Well, looking at this and other bombings and knife attacks recently, it seems to me the Chinese AREN’T doing anything to curtail religious expression, because that’s precisely what this is.
Name says
I look up to wikipedia for terrorism in china, it looks like majority of attack in xinjiang occurred in uyghur majority prefectures aside from urumqi.
Name says
This attack came a day after the court convicted 39 uyghur terrorists, the last one was a day after xi visited the region, and during the visit 3 han officials were murdered, it looks like they are challenging the government or perhaps it is a war statement. Think the government should impose the israeli style checkpoint in xinjiang if this continue to happen.
Mazo says
Israel’s checkpoints are directed at non-citizen Palestinians, residents of non-annexed parts of the West Bank.
Although Israel would love to, they are legally barred from checkpointing their own Israeli Arab citizens and treating them the same way as non-citizen Palestinians, but they disciminate against them in other ways.
http://en.wikipedia.org/wiki/Arab_citizens_of_Israel
http://en.wikipedia.org/wiki/Palestinian_people
Seeing as how Uyghurs are citizens of China and all of Xinjiang is legally part of China, your suggestion to copy Israel is pointless and completely irrelevant, since Israel cannot stop their own Arab citizens at checkpoints.
However, the Syrian government stops its own Arab citizens at checkpoints, seeing as its in the middle of a Civil War, to stop car bombings and attacks.
If you are going to make suggestions, don’t call them “Israeli style” because the majority of the world is against Israel and it will elicit a negative reaction.

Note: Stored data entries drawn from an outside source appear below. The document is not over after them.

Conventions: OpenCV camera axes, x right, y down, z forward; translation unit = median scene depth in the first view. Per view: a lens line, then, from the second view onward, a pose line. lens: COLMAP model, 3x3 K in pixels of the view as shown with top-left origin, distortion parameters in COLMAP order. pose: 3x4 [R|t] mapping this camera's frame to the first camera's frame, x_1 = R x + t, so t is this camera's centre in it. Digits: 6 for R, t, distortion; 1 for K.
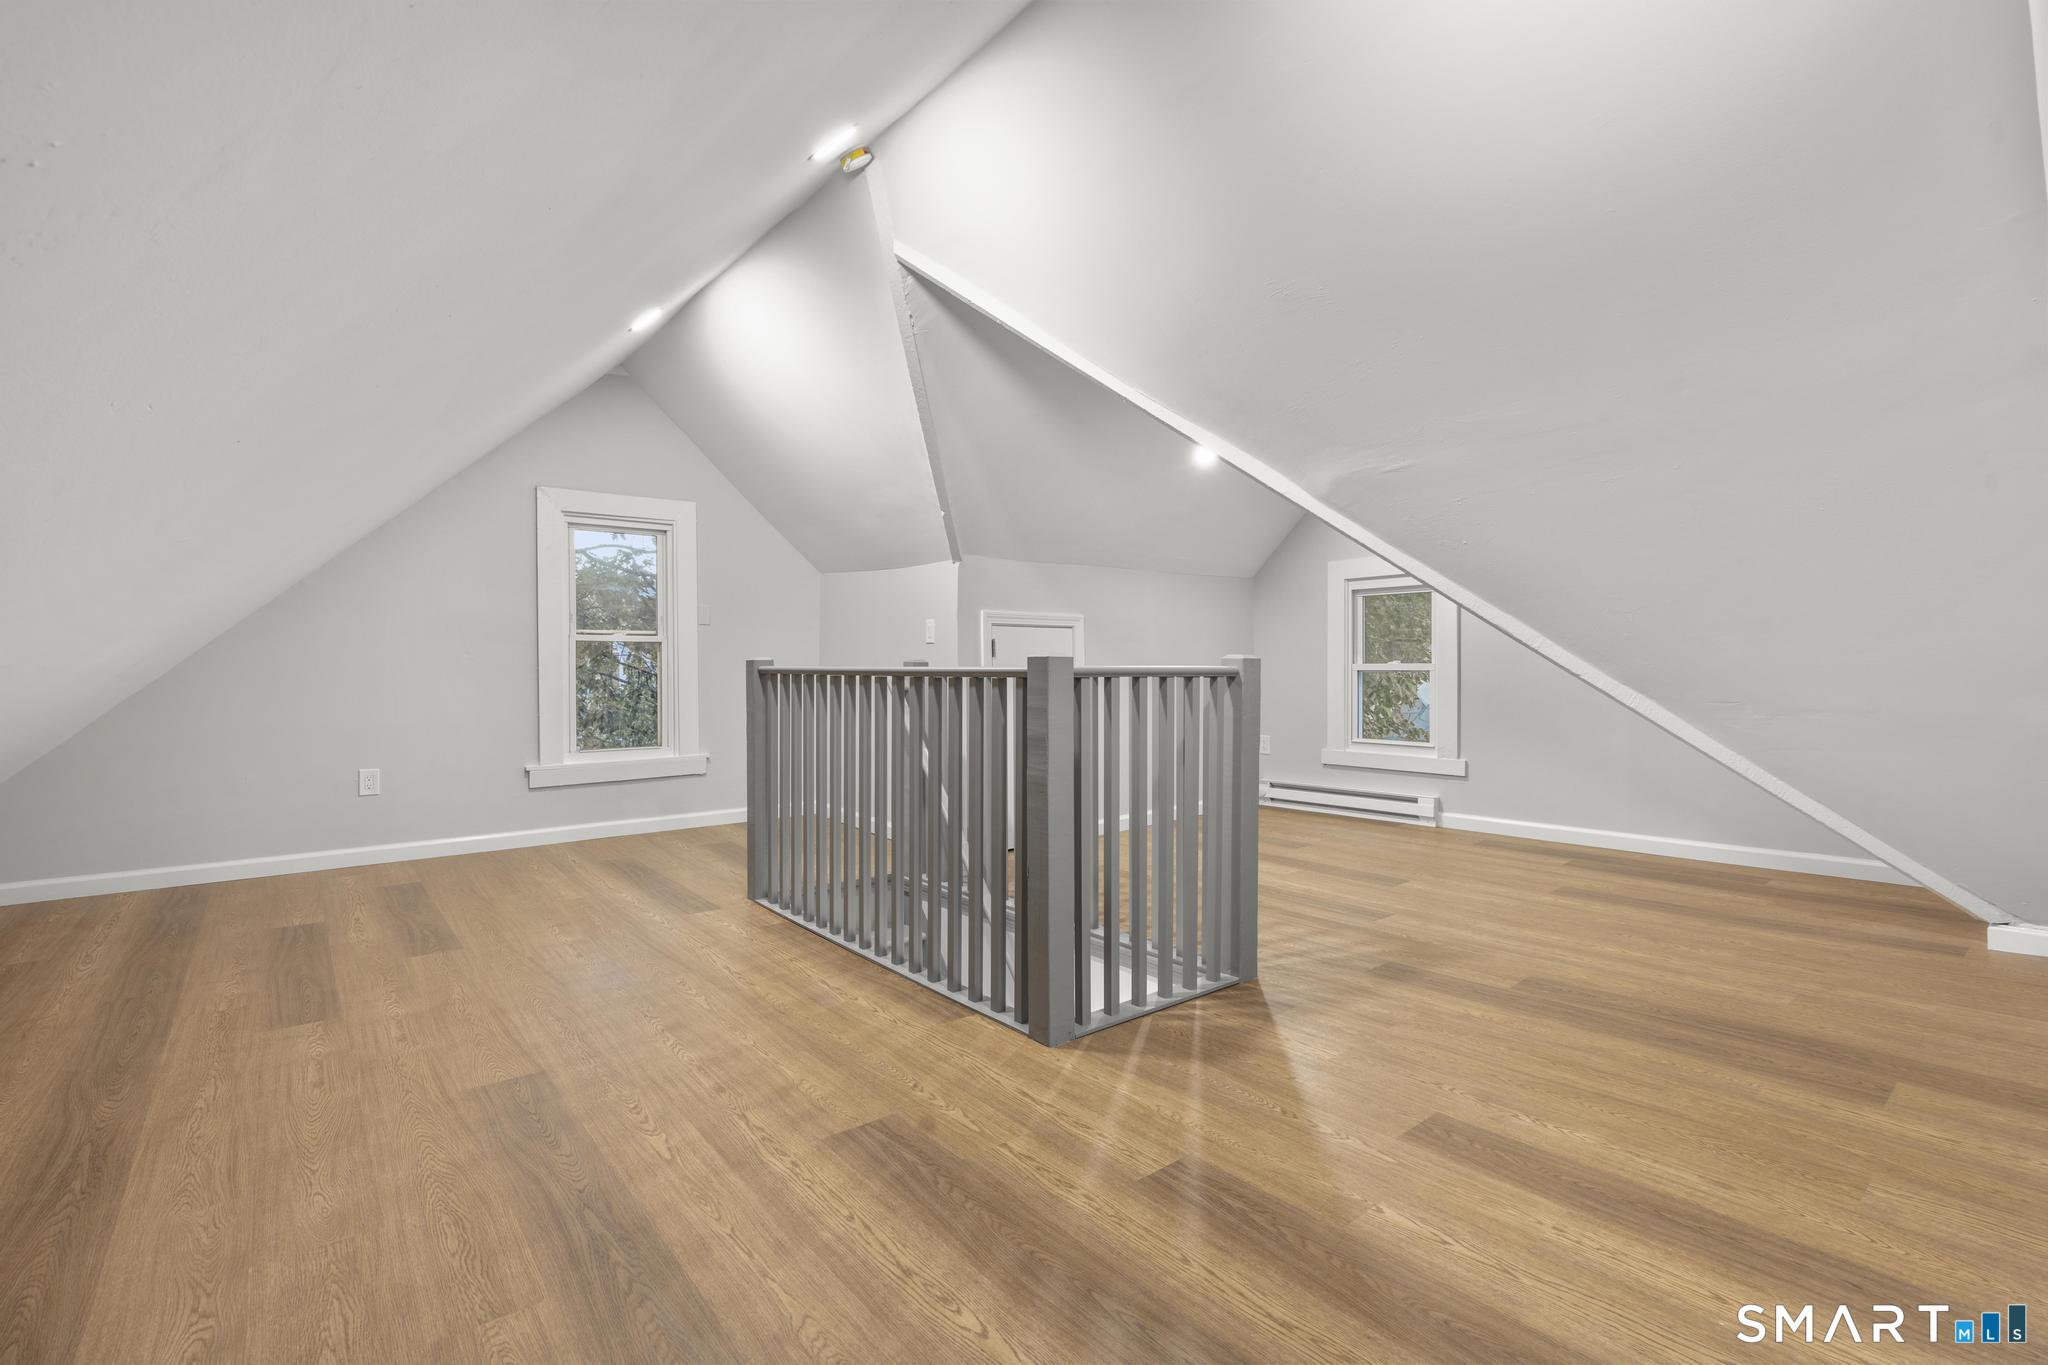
lens RADIAL K [[916.9, 0, 1022.5], [0, 916.9, 670.9], [0, 0, 1]] dist [-0.005101, 0.002363]
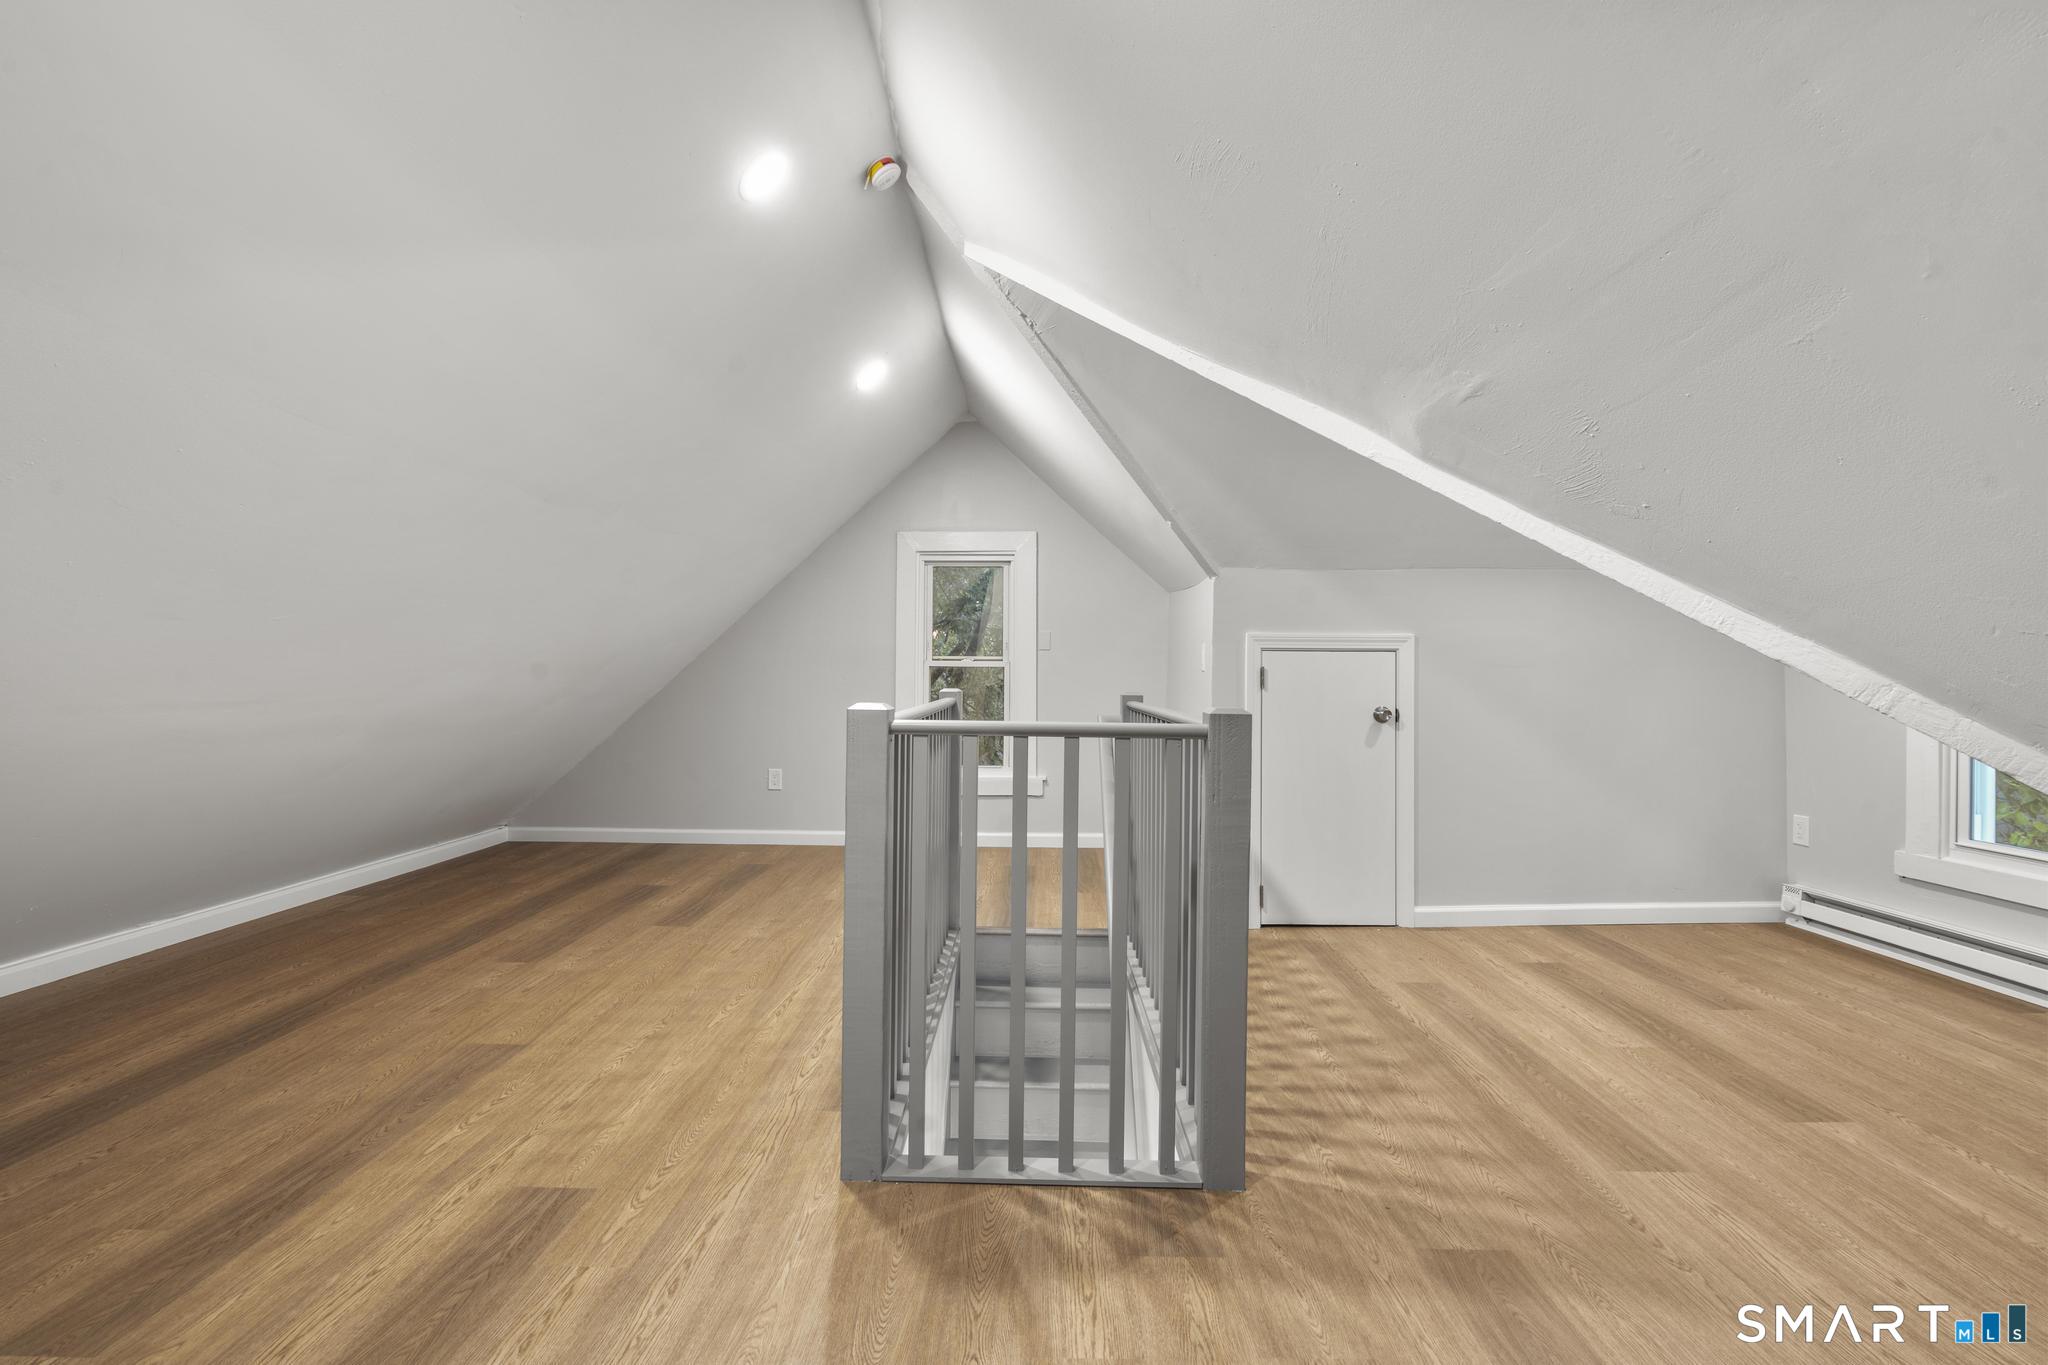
lens RADIAL K [[916.9, 0, 1027.4], [0, 916.9, 680.3], [0, 0, 1]] dist [-0.005101, 0.002363]
pose [[0.765500, 0.013190, -0.643301, 0.627810], [-0.013384, 0.999900, 0.004575, -0.044117], [0.643297, 0.005107, 0.765599, 0.430556]]
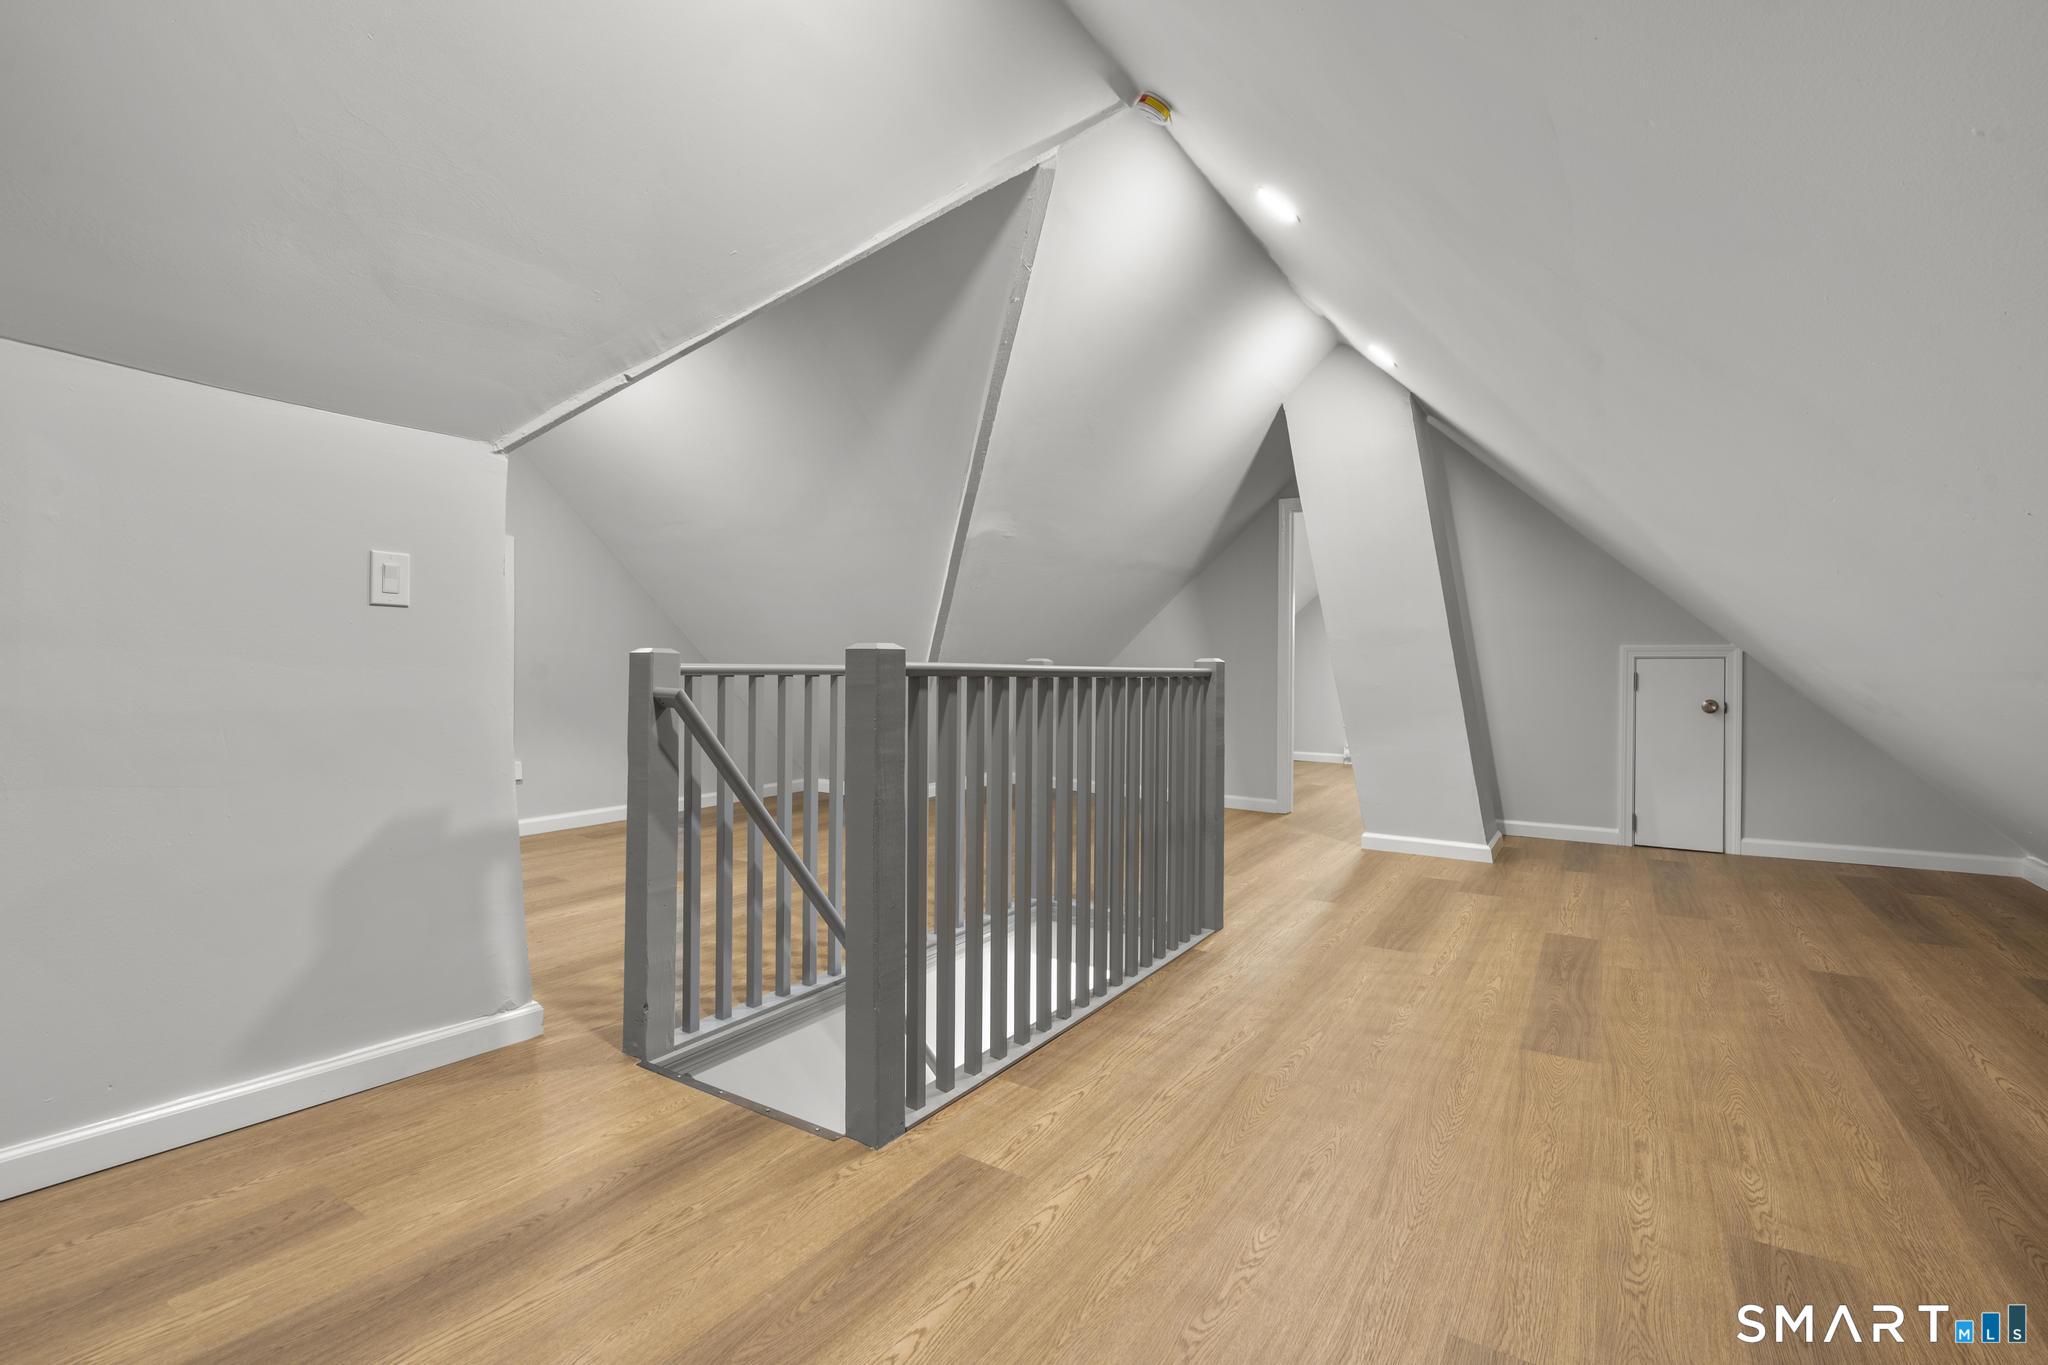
lens RADIAL K [[916.9, 0, 1029.8], [0, 916.9, 672.4], [0, 0, 1]] dist [-0.005101, 0.002363]
pose [[-0.314547, -0.004600, 0.949231, -1.155616], [-0.004242, 0.999985, 0.003440, -0.001059], [-0.949232, -0.002944, -0.314562, 1.605478]]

Seeing as the majoriry of participants in civil wars all around the globe set up checkpoints, why are you putting a label on them? Russian separatists in Ukraine are setting up checkpoints against Ukrainians, Syrian Arab government is setting up checkpoints against its own Arab citizens, etc. there is no need to label it with an inflamatory label like “Israeli” since alot of people hate Israel.
Ruth Hirt says
Simply out of fury, Chinese government can harshly react. What with the actual execution of backlash? Cannot tell so much, though apparent how well they can carry through their expression of outrage. True what the rest here voices, the West should cower with shame in comparison to how much a smug culture like China can vow punitive measures to perpetrators against her people.